While writing a review article as an undergraduate student, can I directly copy some information from another article or book? Or should I summarize it in my own words to illustrate a topic?
2 Answers
In most fields verbatim copying of sources is frowned upon. You should usually paraphrase what you need to convey and adapt it to the flow of ideas in your own publication.
And of course, you need to properly attribute any material you took from any source - paraphrasing does not absolve you from the duty of proper attribution. Your university will likely offer some guidance on proper citation and attribution, and there are lots of textbooks on academic writing that cover this.
So, that's the general answer. I'd say that your situation of a review article specifically offers one added wrinkle.

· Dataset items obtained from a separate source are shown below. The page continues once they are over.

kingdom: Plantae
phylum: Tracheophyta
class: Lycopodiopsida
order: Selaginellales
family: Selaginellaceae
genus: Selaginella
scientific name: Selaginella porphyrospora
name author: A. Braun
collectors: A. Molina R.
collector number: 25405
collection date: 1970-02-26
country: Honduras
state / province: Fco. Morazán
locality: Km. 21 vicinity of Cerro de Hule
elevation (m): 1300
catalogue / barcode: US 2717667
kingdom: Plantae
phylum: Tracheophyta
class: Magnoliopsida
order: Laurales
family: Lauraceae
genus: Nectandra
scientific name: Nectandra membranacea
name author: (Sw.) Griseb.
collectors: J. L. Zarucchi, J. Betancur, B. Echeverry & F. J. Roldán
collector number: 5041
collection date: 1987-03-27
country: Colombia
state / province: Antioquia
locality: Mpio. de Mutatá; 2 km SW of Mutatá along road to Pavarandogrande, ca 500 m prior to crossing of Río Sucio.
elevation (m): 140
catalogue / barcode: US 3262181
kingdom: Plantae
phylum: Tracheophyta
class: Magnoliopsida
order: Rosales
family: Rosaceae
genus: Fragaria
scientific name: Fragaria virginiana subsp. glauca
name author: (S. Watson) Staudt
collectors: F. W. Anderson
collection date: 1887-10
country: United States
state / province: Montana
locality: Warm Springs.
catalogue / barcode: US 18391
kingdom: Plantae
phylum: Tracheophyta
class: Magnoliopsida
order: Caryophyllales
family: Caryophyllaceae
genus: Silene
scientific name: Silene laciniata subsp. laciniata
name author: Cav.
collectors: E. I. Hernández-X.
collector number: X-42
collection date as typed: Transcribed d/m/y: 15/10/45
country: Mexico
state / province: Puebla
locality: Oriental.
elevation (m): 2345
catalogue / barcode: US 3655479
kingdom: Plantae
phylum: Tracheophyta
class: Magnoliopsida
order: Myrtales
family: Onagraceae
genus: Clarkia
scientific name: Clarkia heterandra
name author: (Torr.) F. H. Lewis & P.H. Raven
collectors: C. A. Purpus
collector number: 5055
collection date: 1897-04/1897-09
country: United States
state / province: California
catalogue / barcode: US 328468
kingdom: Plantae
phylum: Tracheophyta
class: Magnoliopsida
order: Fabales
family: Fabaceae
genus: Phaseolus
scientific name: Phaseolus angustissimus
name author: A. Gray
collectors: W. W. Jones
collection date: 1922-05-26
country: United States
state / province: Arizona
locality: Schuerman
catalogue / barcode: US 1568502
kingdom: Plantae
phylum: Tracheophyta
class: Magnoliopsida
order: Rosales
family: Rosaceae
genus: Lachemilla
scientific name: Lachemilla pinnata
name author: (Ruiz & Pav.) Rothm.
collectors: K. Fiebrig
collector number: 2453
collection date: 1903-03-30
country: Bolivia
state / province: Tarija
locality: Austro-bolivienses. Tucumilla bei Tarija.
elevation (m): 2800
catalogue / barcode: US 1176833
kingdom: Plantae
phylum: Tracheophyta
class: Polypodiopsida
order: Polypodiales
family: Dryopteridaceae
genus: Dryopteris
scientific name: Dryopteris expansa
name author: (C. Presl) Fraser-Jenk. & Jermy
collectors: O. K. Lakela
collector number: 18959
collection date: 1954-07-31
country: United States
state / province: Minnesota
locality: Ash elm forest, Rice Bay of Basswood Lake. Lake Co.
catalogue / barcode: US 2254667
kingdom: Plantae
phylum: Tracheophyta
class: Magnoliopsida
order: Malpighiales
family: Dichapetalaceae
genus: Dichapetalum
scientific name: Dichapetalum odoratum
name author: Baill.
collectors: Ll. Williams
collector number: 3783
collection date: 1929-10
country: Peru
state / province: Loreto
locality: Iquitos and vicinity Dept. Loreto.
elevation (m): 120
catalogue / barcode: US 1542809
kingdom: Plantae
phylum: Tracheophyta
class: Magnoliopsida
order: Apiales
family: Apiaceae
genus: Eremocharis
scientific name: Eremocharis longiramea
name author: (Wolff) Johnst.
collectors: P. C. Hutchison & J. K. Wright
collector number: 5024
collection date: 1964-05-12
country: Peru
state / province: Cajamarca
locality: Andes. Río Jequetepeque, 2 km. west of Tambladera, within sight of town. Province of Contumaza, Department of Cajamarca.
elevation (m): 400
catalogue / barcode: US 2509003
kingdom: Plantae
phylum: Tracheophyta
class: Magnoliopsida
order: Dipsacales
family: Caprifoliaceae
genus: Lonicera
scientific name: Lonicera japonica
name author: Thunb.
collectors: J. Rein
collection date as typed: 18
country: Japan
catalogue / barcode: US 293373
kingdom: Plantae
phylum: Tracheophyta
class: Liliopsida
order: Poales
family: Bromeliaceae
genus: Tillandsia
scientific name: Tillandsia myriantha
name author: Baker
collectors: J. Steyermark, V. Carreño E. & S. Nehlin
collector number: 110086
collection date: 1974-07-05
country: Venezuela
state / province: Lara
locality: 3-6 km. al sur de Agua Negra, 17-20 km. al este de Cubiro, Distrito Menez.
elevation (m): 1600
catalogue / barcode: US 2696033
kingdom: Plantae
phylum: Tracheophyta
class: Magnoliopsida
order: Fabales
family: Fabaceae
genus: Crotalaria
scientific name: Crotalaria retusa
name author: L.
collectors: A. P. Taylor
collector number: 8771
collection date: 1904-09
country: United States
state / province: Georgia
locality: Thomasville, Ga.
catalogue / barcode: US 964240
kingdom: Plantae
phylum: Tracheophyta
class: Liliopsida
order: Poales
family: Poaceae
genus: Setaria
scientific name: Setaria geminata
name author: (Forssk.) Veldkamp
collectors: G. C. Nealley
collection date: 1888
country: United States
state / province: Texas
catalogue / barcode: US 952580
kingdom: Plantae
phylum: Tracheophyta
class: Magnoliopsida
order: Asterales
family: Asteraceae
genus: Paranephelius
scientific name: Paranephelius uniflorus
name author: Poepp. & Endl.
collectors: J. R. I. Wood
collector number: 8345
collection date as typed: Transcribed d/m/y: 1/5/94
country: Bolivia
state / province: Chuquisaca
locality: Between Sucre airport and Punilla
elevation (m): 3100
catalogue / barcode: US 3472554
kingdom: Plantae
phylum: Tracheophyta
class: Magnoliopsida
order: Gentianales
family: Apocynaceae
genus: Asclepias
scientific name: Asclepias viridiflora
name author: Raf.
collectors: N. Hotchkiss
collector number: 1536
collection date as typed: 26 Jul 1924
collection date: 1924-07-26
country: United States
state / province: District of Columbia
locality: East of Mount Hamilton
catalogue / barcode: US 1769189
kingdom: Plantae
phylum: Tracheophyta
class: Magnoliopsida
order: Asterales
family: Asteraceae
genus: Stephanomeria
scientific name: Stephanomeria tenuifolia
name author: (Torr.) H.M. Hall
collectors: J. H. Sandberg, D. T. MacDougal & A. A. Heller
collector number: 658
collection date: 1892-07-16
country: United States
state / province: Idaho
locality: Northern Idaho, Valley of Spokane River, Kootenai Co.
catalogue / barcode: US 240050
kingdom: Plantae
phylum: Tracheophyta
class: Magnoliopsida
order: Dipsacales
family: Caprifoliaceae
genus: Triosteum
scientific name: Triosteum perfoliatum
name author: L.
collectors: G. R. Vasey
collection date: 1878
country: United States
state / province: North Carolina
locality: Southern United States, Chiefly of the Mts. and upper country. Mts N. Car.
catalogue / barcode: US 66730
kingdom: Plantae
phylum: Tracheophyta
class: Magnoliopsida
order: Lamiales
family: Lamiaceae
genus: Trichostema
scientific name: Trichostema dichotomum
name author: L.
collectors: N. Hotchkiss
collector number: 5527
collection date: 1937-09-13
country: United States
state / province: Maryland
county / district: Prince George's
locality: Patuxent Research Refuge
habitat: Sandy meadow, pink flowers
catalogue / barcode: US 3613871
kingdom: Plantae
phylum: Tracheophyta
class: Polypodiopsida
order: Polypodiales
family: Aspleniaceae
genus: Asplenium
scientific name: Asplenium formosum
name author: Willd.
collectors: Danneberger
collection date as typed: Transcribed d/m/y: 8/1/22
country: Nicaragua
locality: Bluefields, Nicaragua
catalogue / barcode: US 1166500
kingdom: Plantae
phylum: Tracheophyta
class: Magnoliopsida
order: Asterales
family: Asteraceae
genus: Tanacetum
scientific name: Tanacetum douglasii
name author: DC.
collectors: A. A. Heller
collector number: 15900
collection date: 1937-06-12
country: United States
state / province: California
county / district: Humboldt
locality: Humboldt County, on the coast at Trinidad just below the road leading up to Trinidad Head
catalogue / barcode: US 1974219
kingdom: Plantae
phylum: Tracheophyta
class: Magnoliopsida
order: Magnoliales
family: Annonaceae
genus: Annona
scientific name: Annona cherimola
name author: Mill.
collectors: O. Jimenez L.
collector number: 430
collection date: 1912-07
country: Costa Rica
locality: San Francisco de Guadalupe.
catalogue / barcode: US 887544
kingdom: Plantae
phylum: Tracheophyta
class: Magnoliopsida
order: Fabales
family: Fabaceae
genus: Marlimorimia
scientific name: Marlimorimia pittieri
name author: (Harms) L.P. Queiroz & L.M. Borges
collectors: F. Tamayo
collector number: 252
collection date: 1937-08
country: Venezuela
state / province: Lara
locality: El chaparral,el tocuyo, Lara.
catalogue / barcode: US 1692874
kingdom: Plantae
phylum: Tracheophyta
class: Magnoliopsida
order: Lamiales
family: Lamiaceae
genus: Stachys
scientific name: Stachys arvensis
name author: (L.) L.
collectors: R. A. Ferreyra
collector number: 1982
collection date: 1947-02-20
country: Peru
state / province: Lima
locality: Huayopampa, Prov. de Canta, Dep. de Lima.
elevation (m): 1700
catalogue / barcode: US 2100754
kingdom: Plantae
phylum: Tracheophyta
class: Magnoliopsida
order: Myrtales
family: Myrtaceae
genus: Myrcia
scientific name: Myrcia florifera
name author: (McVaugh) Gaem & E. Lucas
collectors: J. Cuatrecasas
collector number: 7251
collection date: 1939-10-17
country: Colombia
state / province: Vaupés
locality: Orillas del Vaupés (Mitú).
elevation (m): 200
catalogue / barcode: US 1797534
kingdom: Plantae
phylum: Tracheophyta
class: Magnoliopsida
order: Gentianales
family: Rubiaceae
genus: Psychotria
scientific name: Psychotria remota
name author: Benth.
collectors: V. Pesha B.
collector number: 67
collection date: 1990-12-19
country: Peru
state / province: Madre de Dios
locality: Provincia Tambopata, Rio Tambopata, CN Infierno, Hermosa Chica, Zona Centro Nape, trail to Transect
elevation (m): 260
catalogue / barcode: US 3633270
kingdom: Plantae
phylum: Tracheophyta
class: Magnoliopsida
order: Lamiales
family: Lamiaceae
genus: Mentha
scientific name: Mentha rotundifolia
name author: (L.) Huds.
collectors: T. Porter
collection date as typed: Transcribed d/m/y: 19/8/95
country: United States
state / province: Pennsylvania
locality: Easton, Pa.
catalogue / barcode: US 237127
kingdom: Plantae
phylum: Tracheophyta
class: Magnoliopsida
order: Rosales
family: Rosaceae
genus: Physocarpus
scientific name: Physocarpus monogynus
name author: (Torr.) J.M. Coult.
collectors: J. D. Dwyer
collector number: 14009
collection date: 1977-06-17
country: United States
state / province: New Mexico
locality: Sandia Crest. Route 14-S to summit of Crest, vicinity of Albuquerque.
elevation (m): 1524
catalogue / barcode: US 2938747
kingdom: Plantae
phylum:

A review article is supposed to condense and organize the state of the art on a particular topic. You will typically read, summarize and organize a large number of primary research articles to pull together the common strands along which you can build a coherent semantic structure. Review articles routinely have reference lists 100 or more entries long. (If this is an undergraduate project, your particular review article will likely not be that all-encompassing.)
Therefore: if you are even tempted to copy a whole passage out of one source for a review article, you can immediately deduce that you are likely going into too much detail for this one particular source. Take a big step back and concentrate on the larger picture again.
You can find guides on the internet on how to quote and cite in a scientific paper. For example, this guide by Timothy T. Allen: http://tim.thorpeallen.net/Courses/Reference/Citations.html
DRTL Always make sure you refer to the sources you have used, regardless whether you verbatim copying or paraphrasing. When verbatim copying, make sure that this is apparent, e.g. by using quotation marks.